The problem is now, I can't turn this thing off. Everything I see, read, or ingest flows through this new filter. The teacher filter. Can I teach it? Is it appropriate to show in class? I have been lamenting for 3 days because we have been working on philosophy in debate and I am dying to show I heart Huckabees, but there's not a rat's chance in hell that I could show it to my kids, with the language and all...My mind still won't give up the ghost...It keeps pressing me to view it and show little clips of it...the "appropriate parts" damn it. While in a theatre, viewing a film for the first time, my mind ticks and the wheels grind during the whole film generating this annoying dialogue about how to cram this awesome film into my class. And it's spreading. Now it's books, moments, t.v. shows, if there's something I enjoy, I think of how to stuff it into a learning moment for my kids. Boardgames, internet quizzes, college notes, even the fucking concept of blogging I have shoved into my classroom. Strategically, this is excellent. What's-his-bucket, you know that one education guy, dudie-mc-teaches-alot, he says that kids learn exponentially faster when you can scoffold by attaching learning to what they know and by using the things kids are already interested. Whooptie fucking do. So now I get a gold star for amazing teaching, but what I realized, after discussing the Harry Potter series with my kids is that now I can't undo the "teacher thoughts." I have been working really hard on creating some private things for myself, such as the Shield. I try really hard NOT to talk about that show with my kids, but fundamentally, even though I know I will never show the Shield to my kids, my mind still thinks about the amazing camera angles and cinematography that goes into the show. I know, I know. I should be enjoying this because I am "enjoying" the show at a whole new level. Yeah. No. Don't think so. I miss the blissfully unaware moments of loving a show because it was "good." Or just the ability to be thinking about the plot of the film or the acting in the film rather than how I can teach it later.

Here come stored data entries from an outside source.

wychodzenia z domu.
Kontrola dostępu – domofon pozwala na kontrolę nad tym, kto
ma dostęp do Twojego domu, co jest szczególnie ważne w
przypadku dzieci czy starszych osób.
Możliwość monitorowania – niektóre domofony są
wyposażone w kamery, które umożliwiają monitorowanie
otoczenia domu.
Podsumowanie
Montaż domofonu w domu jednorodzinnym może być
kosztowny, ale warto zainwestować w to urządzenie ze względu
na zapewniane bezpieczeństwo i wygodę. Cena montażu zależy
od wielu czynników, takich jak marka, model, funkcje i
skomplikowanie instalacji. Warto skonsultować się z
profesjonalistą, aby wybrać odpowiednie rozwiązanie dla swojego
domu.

Julie/Julia (can't remember which right now) Penelope talks about this type of containment. She talks about the root of patriarchy coming from the anglo thought that I can take what I love and shove it into a little box and claim it as mine. Game Over. Stick the flag in it and call out the name of your motherland, because what you have conquered is now your property. I thought and still think that part of what makes me a pretty okay teacher is the fact that I care enough about my profession to think about it outside of the school day, but I still feel a little sick to my stomach to think that I am shoving a whole series of things I love into my little shoe box profession. Enough verbage, I am annoyed at myself this evening and all of this sounds like whining, but I am just now wishing that I didn't love my job so much so that I could keep my business and private worlds seperate...

3 Comments:

Blogger genderist said...

It's a sign of passion, my dear... and that you're doing what you love.

5:50 AM  
Blogger bad shoe guy said...

I went through a lot of the same issues for a while. Everything I read or saw I tried to turn into a prose or a dramatic interpretation. I was really mad at myself for not being able to simply experience entertainment anymore. When I was in Honduras a while back (the most rockin' trip ever) I was talking to one of the guys responsible for coming up with new cigar blends. He indicated that when going through the sampling phase of the blends, he and the rest of the higher ups would smoke up to 30 cigars a day (for those of you who don't engage in this activity, let me share that it is my experience that hard core cigar smokers may smoke as many as 4 cigars in a day, and that anything over 6 is rare). I asked, "Wouldn't you lose your ability to properly evaluate cigars after a while? Wouldn't the first cigar always be the best?" To which he replied "The right ones tend to stand out. Sometimes it's even more obvious that way." That's how I feel about this process. After a while, the right things to include in your class tend to stand out, and the rest falls into a nice pile of things you can simply enjoy.

9:41 AM  
Blogger Kate Mc said...

I feel your pain. I can rarely turn off my 'historical interpreter' filter.